→ Task to carry out
Which lines in the entries below contain the word "watch"? Copy each of those lines in full.

→ Extracted material
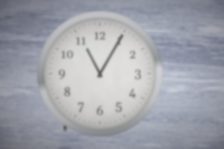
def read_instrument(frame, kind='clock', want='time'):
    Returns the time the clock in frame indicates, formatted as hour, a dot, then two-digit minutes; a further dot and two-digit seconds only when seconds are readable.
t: 11.05
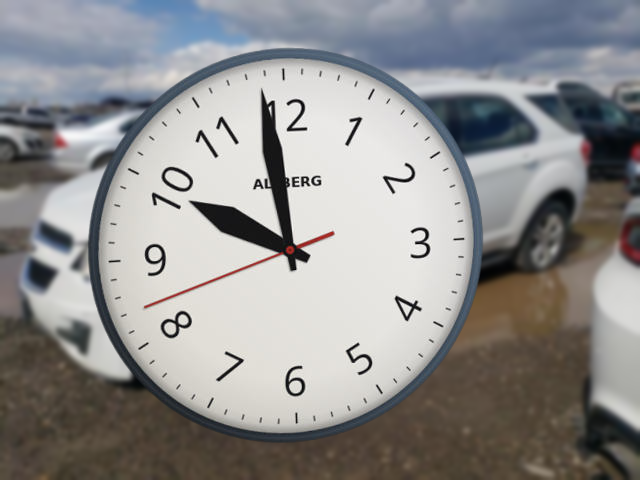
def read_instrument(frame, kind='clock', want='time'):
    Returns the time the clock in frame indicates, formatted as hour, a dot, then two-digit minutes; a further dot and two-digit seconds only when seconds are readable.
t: 9.58.42
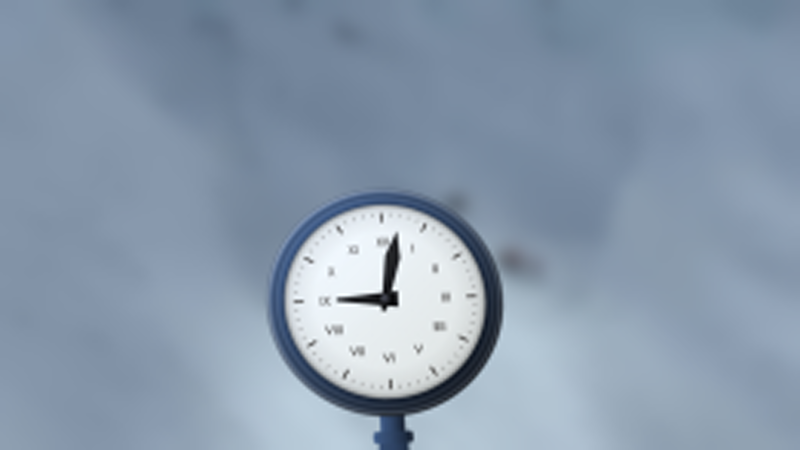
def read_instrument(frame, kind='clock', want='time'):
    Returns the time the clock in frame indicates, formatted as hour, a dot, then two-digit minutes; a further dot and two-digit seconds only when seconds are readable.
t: 9.02
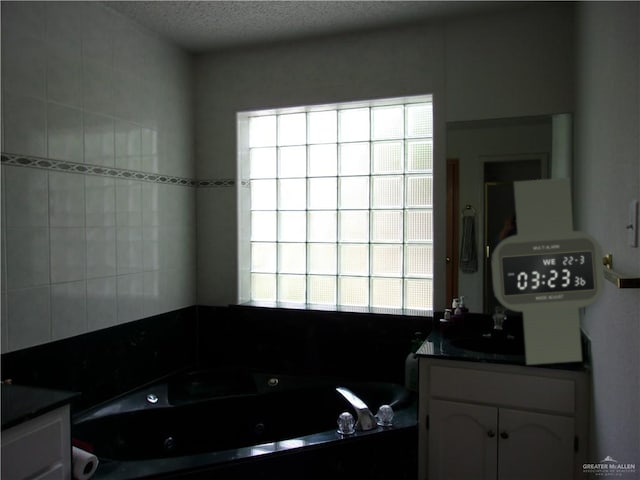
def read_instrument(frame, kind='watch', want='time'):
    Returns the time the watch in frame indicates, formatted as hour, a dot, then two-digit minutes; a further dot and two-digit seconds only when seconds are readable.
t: 3.23
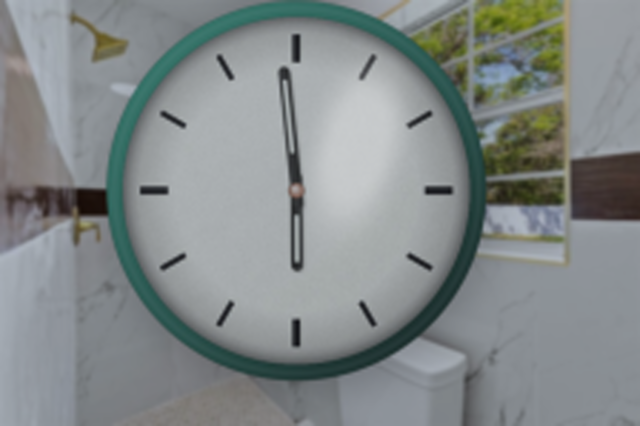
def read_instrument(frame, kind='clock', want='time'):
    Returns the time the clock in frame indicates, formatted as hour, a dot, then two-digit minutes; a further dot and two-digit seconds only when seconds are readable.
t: 5.59
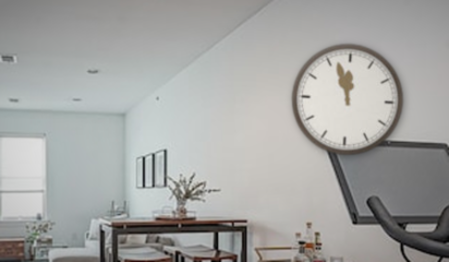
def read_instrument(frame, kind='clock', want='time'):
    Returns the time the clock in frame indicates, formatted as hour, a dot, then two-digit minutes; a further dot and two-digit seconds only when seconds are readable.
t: 11.57
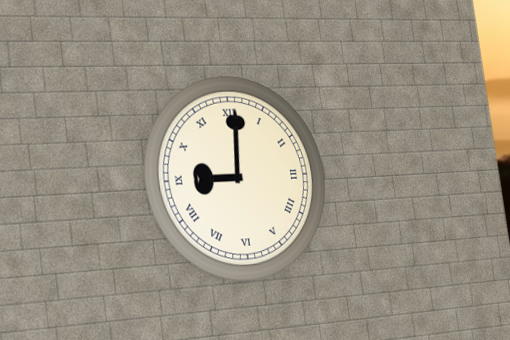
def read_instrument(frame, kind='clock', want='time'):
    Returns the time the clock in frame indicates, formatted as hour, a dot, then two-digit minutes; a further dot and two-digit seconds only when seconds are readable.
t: 9.01
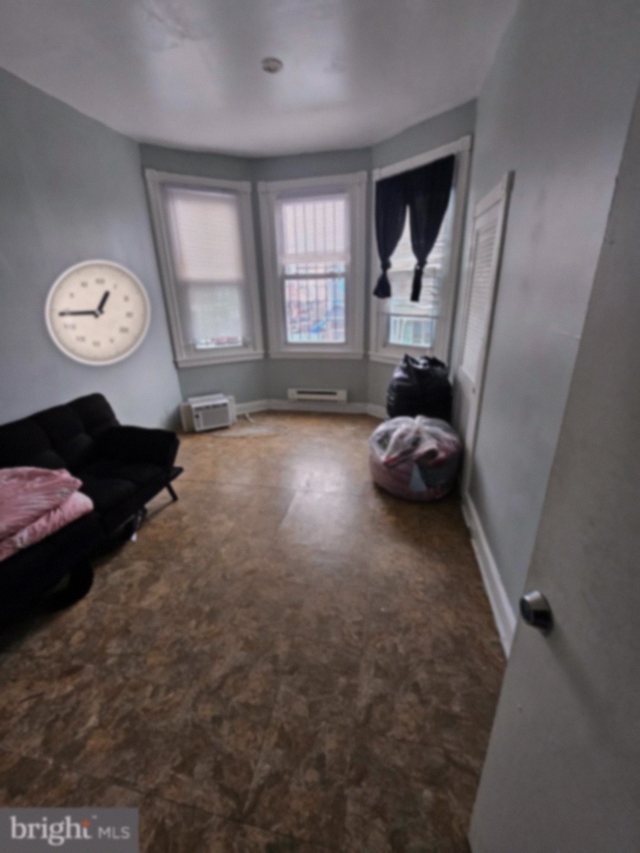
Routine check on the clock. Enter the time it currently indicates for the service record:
12:44
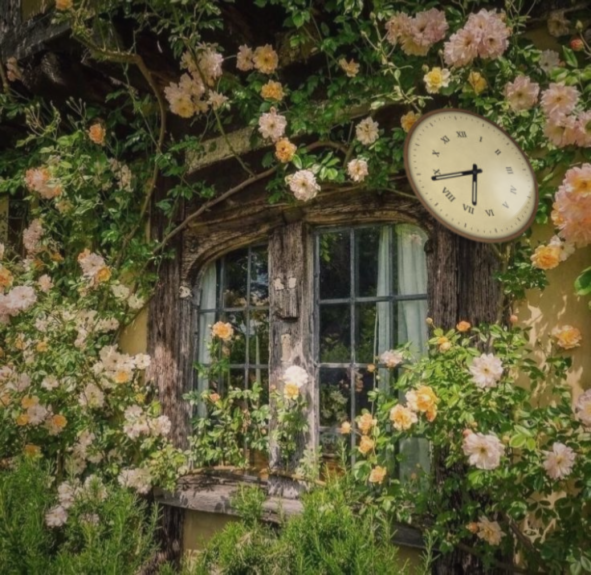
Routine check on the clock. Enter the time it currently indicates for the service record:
6:44
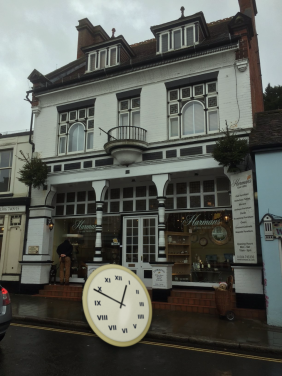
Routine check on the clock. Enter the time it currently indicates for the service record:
12:49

→ Finished task
def read_instrument(frame, kind='watch', want='time'):
    Returns the time the watch in frame indicates, formatted as hour, a dot, then two-digit minutes; a further dot and two-digit seconds only when seconds are readable.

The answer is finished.